(TASK OBJECTIVE):
Every line below that has the word "Спідниця" counts once; report how many lines that makes, with no other words.

• • • • • • •

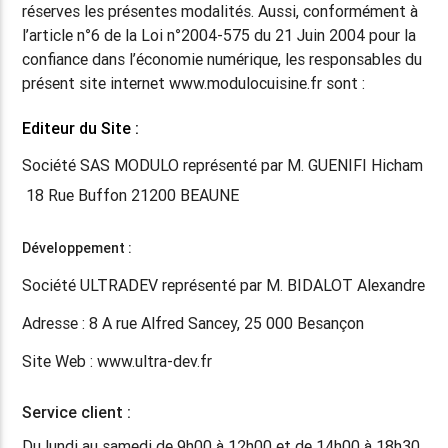
réserves les présentes modalités. Aussi, conformément à
l’article n°6 de la Loi n°2004-575 du 21 Juin 2004 pour la
confiance dans l’économie numérique, les responsables du
présent site internet www.modulocuisine.fr sont :
Editeur du Site :
Société SAS MODULO représenté par M. GUENIFI Hicham
18 Rue Buffon 21200 BEAUNE
Développement
:
Société ULTRADEV représenté par M. BIDALOT Alexandre
Adresse : 8 A rue Alfred Sancey, 25 000 Besançon
Site Web : www.ultra-dev.fr
Service client :
Du lundi au samedi de 9h00 à 12h00 et de 14h00 à 18h30,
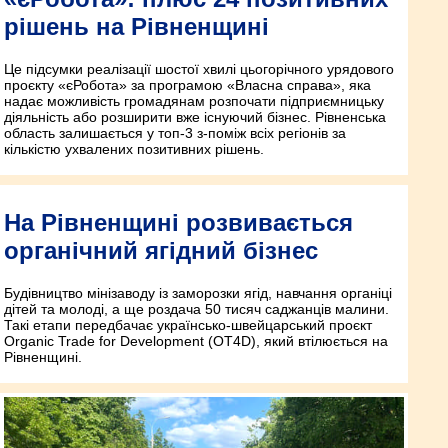
рішень на Рівненщині
Це підсумки реалізації шостої хвилі цьогорічного урядового
проєкту «єРобота» за програмою «Власна справа», яка
надає можливість громадянам розпочати підприємницьку
діяльність або розширити вже існуючий бізнес. Рівненська
область залишається у топ-3 з-поміж всіх регіонів за
кількістю ухвалених позитивних рішень.
На Рівненщині розвивається
органічний ягідний бізнес
Будівництво мінізаводу із заморозки ягід, навчання органіці
дітей та молоді, а ще роздача 50 тисяч саджанців малини.
Такі етапи передбачає українсько-швейцарський проєкт
Organic Trade for Development (OT4D), який втілюється на
Рівненщині.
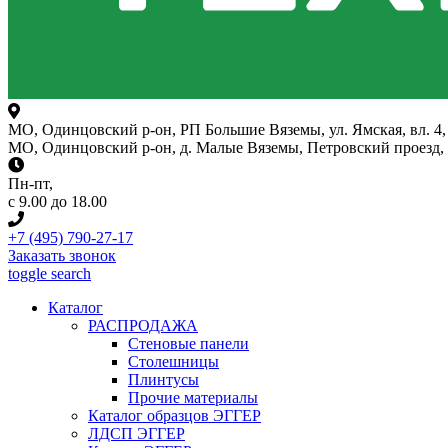
МО, Одинцовский р-он, РП Большие Вяземы, ул. Ямская, вл. 4, 
МО, Одинцовский р-он, д. Малые Вяземы, Петровский проезд, вл
Пн-пт
,
с 9.00 до 18.00
+7 (495) 790-27-17
Заказать звонок
toggle search
Каталог
РАСПРОДАЖА
Стеновые панели
Столешницы
Плинтусы
Прочие материалы
Каталог образцов ЭГГЕР
ЛДСП ЭГГЕР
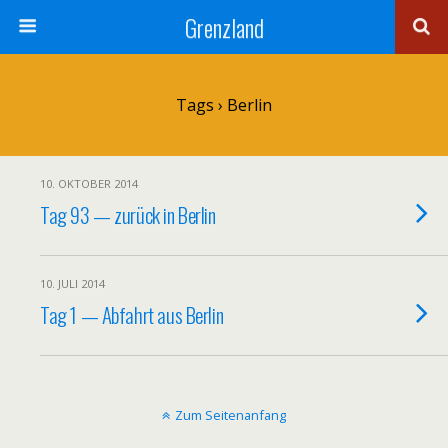
Grenzland
Tags › Berlin
10. OKTOBER 2014
Tag 93 — zurück in Berlin
10. JULI 2014
Tag 1 — Abfahrt aus Berlin
Zum Seitenanfang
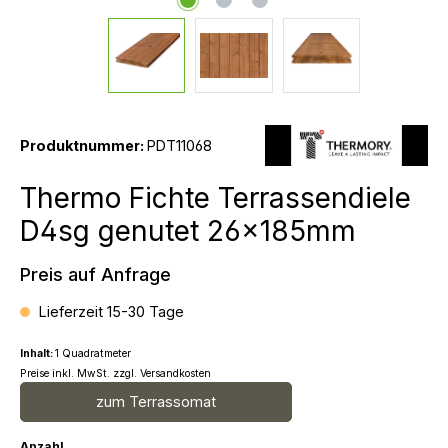
Produktnummer:
PDT11068
Thermo Fichte Terrassendiele
D4sg genutet 26x185mm
Preis auf Anfrage
Lieferzeit 15-30 Tage
Inhalt:
1 Quadratmeter
Preise inkl. MwSt. zzgl. Versandkosten
zum Terrassomat
Anzahl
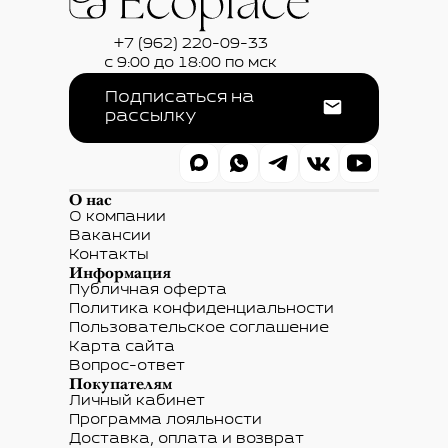
+7 (962) 220-09-33
с 9:00 до 18:00 по мск
Подписаться на
рассылку
О нас
О компании
Вакансии
Контакты
Информация
Публичная оферта
Политика конфиденциальности
Пользовательское соглашение
Карта сайта
Вопрос-ответ
Покупателям
Личный кабинет
Программа лояльности
Доставка, оплата и возврат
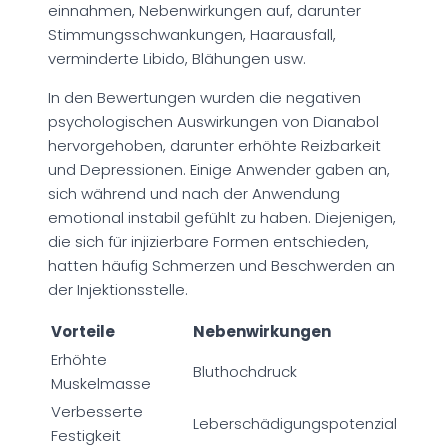
einnahmen, Nebenwirkungen auf, darunter
Stimmungsschwankungen, Haarausfall,
verminderte Libido, Blähungen usw.
In den Bewertungen wurden die negativen
psychologischen Auswirkungen von Dianabol
hervorgehoben, darunter erhöhte Reizbarkeit
und Depressionen. Einige Anwender gaben an,
sich während und nach der Anwendung
emotional instabil gefühlt zu haben. Diejenigen,
die sich für injizierbare Formen entschieden,
hatten häufig Schmerzen und Beschwerden an
der Injektionsstelle.
Vorteile
Nebenwirkungen
Erhöhte
Bluthochdruck
Muskelmasse
Verbesserte
Leberschädigungspotenzial
Festigkeit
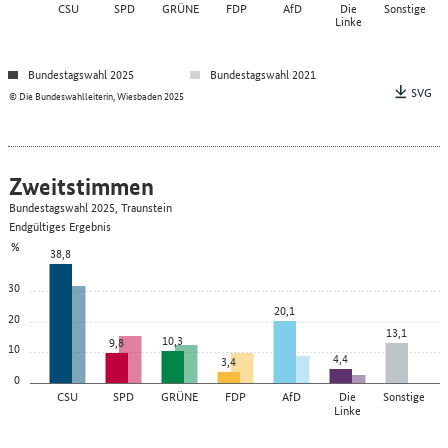
CSU
SPD
GRÜNE
FDP
AfD
Die
Sonstige
Linke
Bundestagswahl 2025
Bundestagswahl 2021
SVG
© Die Bundeswahlleiterin, Wiesbaden 2025
Zweitstimmen
Bundestagswahl 2025, Traunstein
Endgültiges Ergebnis
%
38,8
30
20,1
20
13,1
10,3
9,8
10
4,4
3,4
0
CSU
SPD
GRÜNE
FDP
AfD
Die
Sonstige
Linke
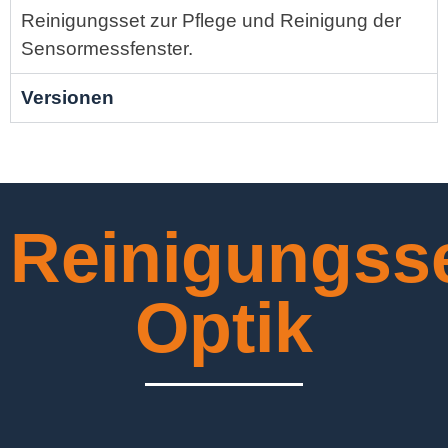
Reinigungsset zur Pflege und Reinigung der
Sensormessfenster.
Versionen
Reinigungss
Optik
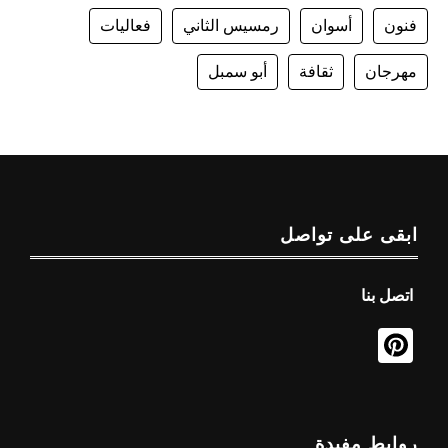
فنون
أسوان
رمسيس الثاني
فعاليات
مهرجان
ثقافة
أبو سمبل
ابقى على تواصل
اتصل بنا
روابط مفيدة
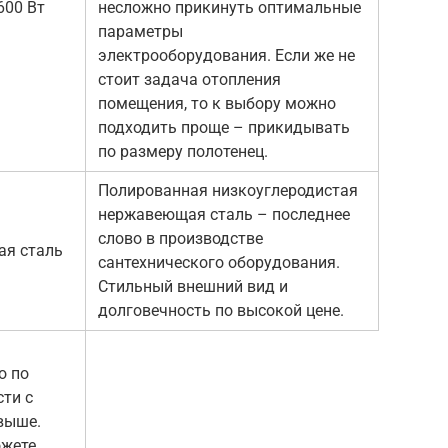
600 Вт
несложно прикинуть оптимальные
параметры
электрооборудования. Если же не
стоит задача отопления
помещения, то к выбору можно
подходить проще – прикидывать
по размеру полотенец.
Полированная низкоуглеродистая
нержавеющая сталь – последнее
слово в производстве
я сталь
сантехнического оборудования.
Стильный внешний вид и
долговечность по высокой цене.
о по
ти с
выше.
ожете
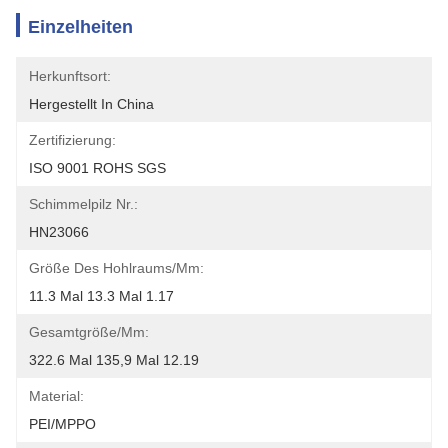
Einzelheiten
Herkunftsort:
Hergestellt In China
Zertifizierung:
ISO 9001 ROHS SGS
Schimmelpilz Nr.:
HN23066
Größe Des Hohlraums/mm:
11.3 Mal 13.3 Mal 1.17
Gesamtgröße/mm:
322.6 Mal 135,9 Mal 12.19
Material:
PEI/MPPO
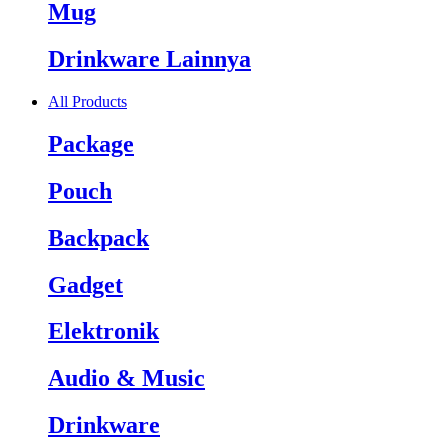
Mug
Drinkware Lainnya
All Products
Package
Pouch
Backpack
Gadget
Elektronik
Audio & Music
Drinkware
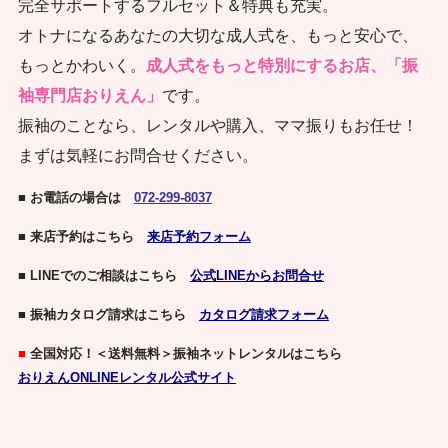
完全サポートするフルセット＆特典も充実。
オトナになるあなたの大切な成人式を、もっと安心で、
もっとかわいく。
成人式をもっと特別にするお店、「振
袖専門店おりえん」
です。
振袖のことなら、レンタルや購入、ママ振りもお任せ！
まずは気軽にお問合せください。
■ お電話の場合は
072-299-8037
■ 来店予約はこちら
来店予約フォーム
■ LINEでのご相談はこちら
公式LINEからお問合せ
■ 振袖カタログ請求はこちら
カタログ請求フォーム
■
全国対応！＜送料無料＞振袖ネットレンタルはこちら
おりえんONLINEレンタル公式サイト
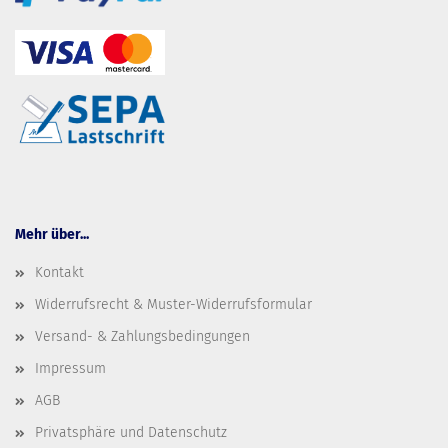
Mehr über...
Kontakt
Widerrufsrecht & Muster-Widerrufsformular
Versand- & Zahlungsbedingungen
Impressum
AGB
Privatsphäre und Datenschutz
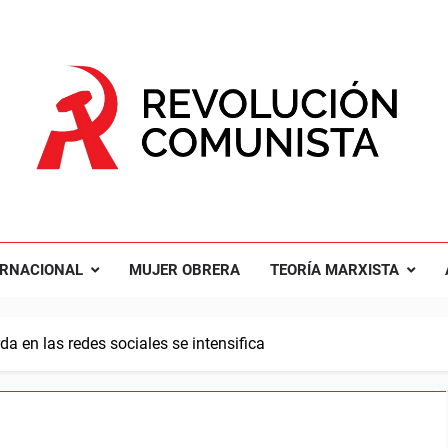
UCIÓN COMUNISTA
nal Comunista Revolucionaria
ERNACIONAL
MUJER OBRERA
TEORÍA MARXISTA
da en las redes sociales se intensifica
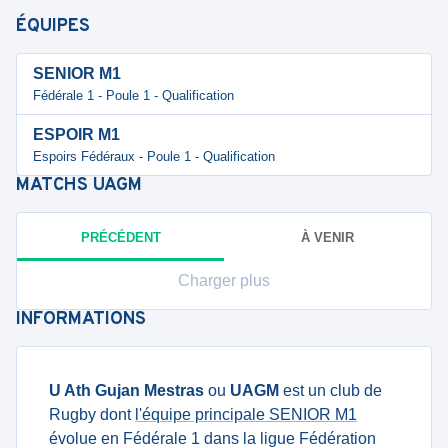
ÉQUIPES
SENIOR M1
Fédérale 1 - Poule 1 - Qualification
ESPOIR M1
Espoirs Fédéraux - Poule 1 - Qualification
MATCHS
UAGM
PRÉCÉDENT
À VENIR
Charger plus
INFORMATIONS
U Ath Gujan Mestras
ou
UAGM
est un club de
Rugby dont
l'équipe principale SENIOR M1
évolue en Fédérale 1 dans la ligue Fédération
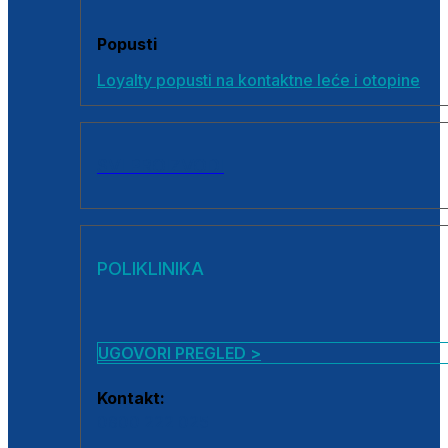
Popusti
Loyalty popusti na kontaktne leće i otopine
SVI PROIZVODI
POLIKLINIKA
UGOVORI PREGLED >
Kontakt:
0800 222 025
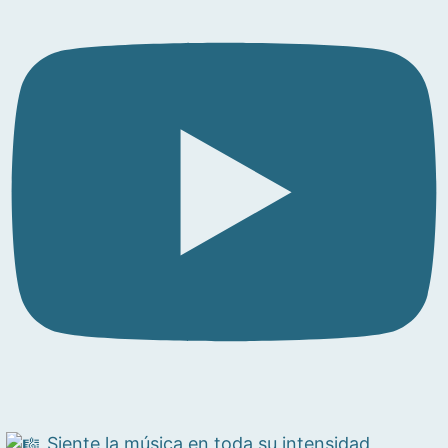
Siente la música en toda su intensidad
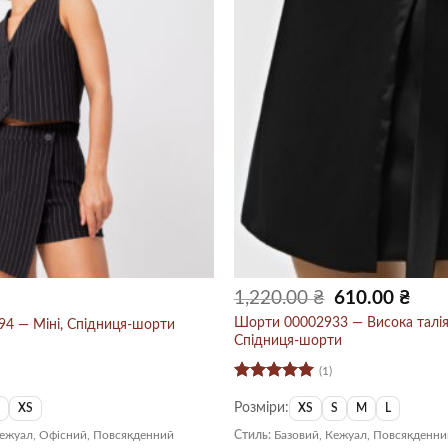
Оригінальна
Пото
1,220.00
₴
610.00
₴
ціна:
ціна:
1,220.00 ₴.
610.0
Шорти 00002933 — Висока талія,
4 — Міні, Спідниця-шорти
Спідниця-шорти
(1)
Оцінено в
Розміри:
5
з 5
S
XS
XS
S
M
L
Кежуал, Офісний, Повсякденний
Стиль:
Базовий, Кежуал, Повсякденни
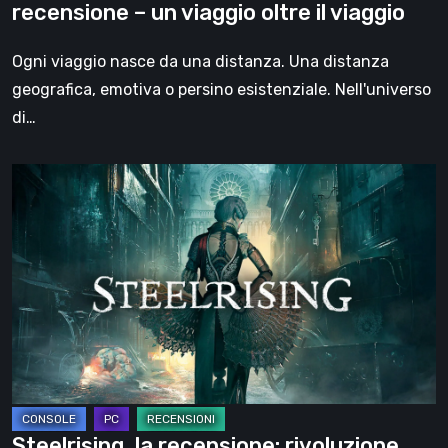
recensione – un viaggio oltre il viaggio
oltre
il
Ogni viaggio nasce da una distanza. Una distanza
viaggio
geografica, emotiva o persino esistenziale. Nell'universo
di…
Steelrising,
la
recensione:
rivoluzione
sotto
ingranaggi
Steelrising, la recensione: rivoluzione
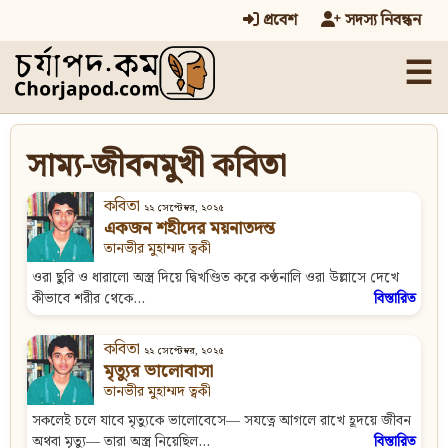
প্রবেশ
সদস্য নিবন্ধন
☰
সাম্য-জীবনমুখী কবিতা
কবিতা
২২ সেপ্টেম্বর, ২০২৫
একজন শহীদের ময়নাতদন্ত
তানভীর মুহাম্মদ ত্বকী
ওরা ছুরি ও ধারালো অস্ত্র দিয়ে দ্বিখণ্ডিত করে কণ্ঠনালি ওরা উল্লাসে দেখে
কীভাবে শরীর থেকে...
বিস্তারিত
কবিতা
২২ সেপ্টেম্বর, ২০২৫
মৃত্যুর ভালোবাসা
তানভীর মুহাম্মদ ত্বকী
সকলেই চলে যাবে মৃত্যুকে ভালোবেসে— সযত্নে আগলে রাখে হূদয়ে জীবন
অথবা মৃত্যু— তারা অস্ত্র নিয়েছিল...
বিস্তারিত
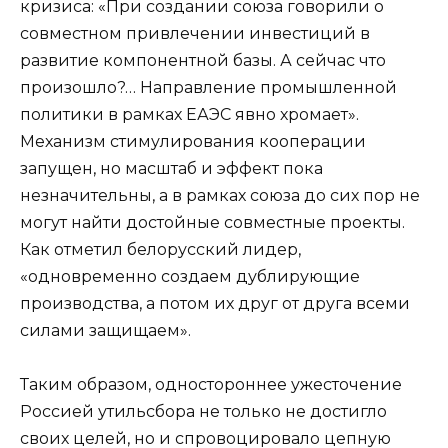
кризиса: «При создании союза говорили о
совместном привлечении инвестиций в
развитие компонентной базы. А сейчас что
произошло?… Направление промышленной
политики в рамках ЕАЭС явно хромает».
Механизм стимулирования кооперации
запущен, но масштаб и эффект пока
незначительны, а в рамках союза до сих пор не
могут найти достойные совместные проекты.
Как отметил белорусский лидер,
«одновременно создаем дублирующие
производства, а потом их друг от друга всеми
силами защищаем».
Таким образом, одностороннее ужесточение
Россией утильсбора не только не достигло
своих целей, но и спровоцировало цепную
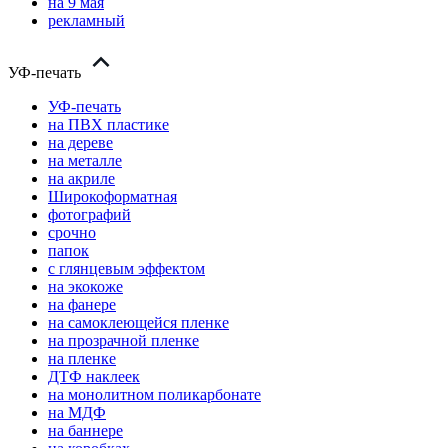
на 9 мая
рекламный
УФ-печать
УФ-печать
на ПВХ пластике
на дереве
на металле
на акриле
Широкоформатная
фотографий
срочно
папок
с глянцевым эффектом
на экокоже
на фанере
на самоклеющейся пленке
на прозрачной пленке
на пленке
ДТФ наклеек
на монолитном поликарбонате
на МДФ
на баннере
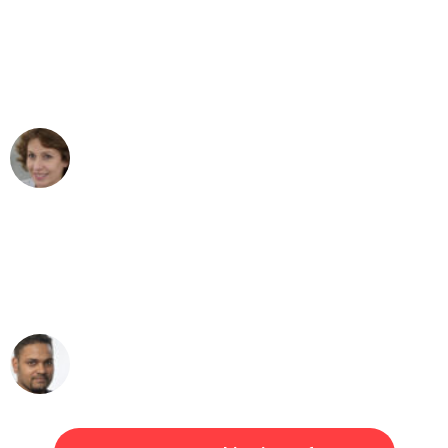
"Besser hätte ich mir den Umzug von
Wuppertal nach Wien nicht vorstellen
können - DANKE!"
Maria W
Umzug von Wuppertal nach Wien
"Mein Klavier kam in unter 24 Stunden
ohne einen Kratzer an - ein
erstklassiger Service!"
Ümit Y.
Klaviertransport in Wuppertal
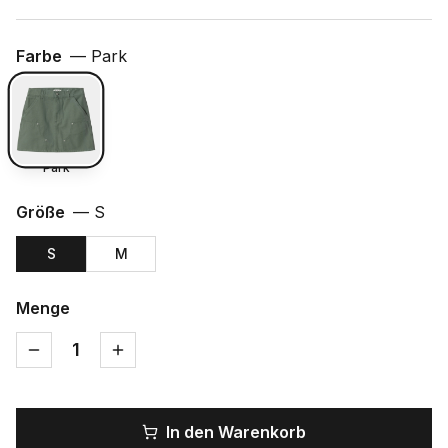
Farbe
—
Park
Park
Größe
—
S
S
M
Menge
1
In den Warenkorb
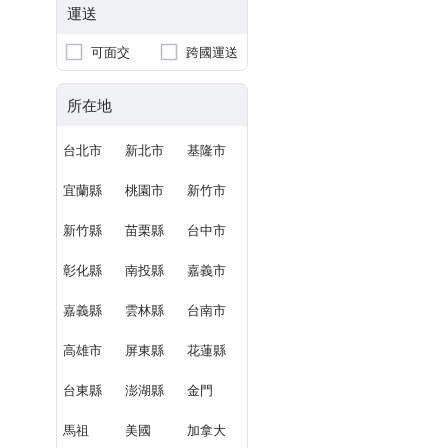
運送
可面交
跨國運送
所在地
台北市
新北市
基隆市
宜蘭縣
桃園市
新竹市
新竹縣
苗栗縣
台中市
彰化縣
南投縣
嘉義市
嘉義縣
雲林縣
台南市
高雄市
屏東縣
花蓮縣
台東縣
澎湖縣
金門
馬祖
美國
加拿大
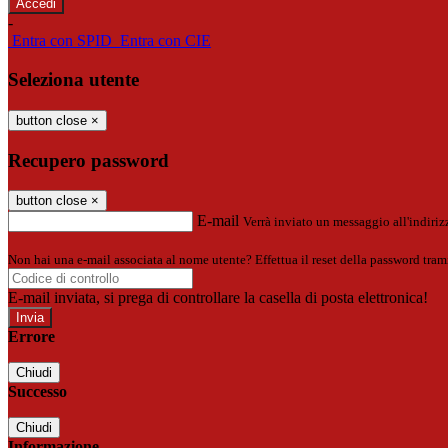
-
Entra con SPID
Entra con CIE
Seleziona utente
button close
×
Recupero password
button close
×
E-mail
Verrà inviato un messaggio all'indirizz
Non hai una e-mail associata al nome utente? Effettua il reset della password tram
E-mail inviata, si prega di controllare la casella di posta elettronica!
Errore
Chiudi
Successo
Chiudi
Informazione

• • • • • • •

(SOLUTION):
2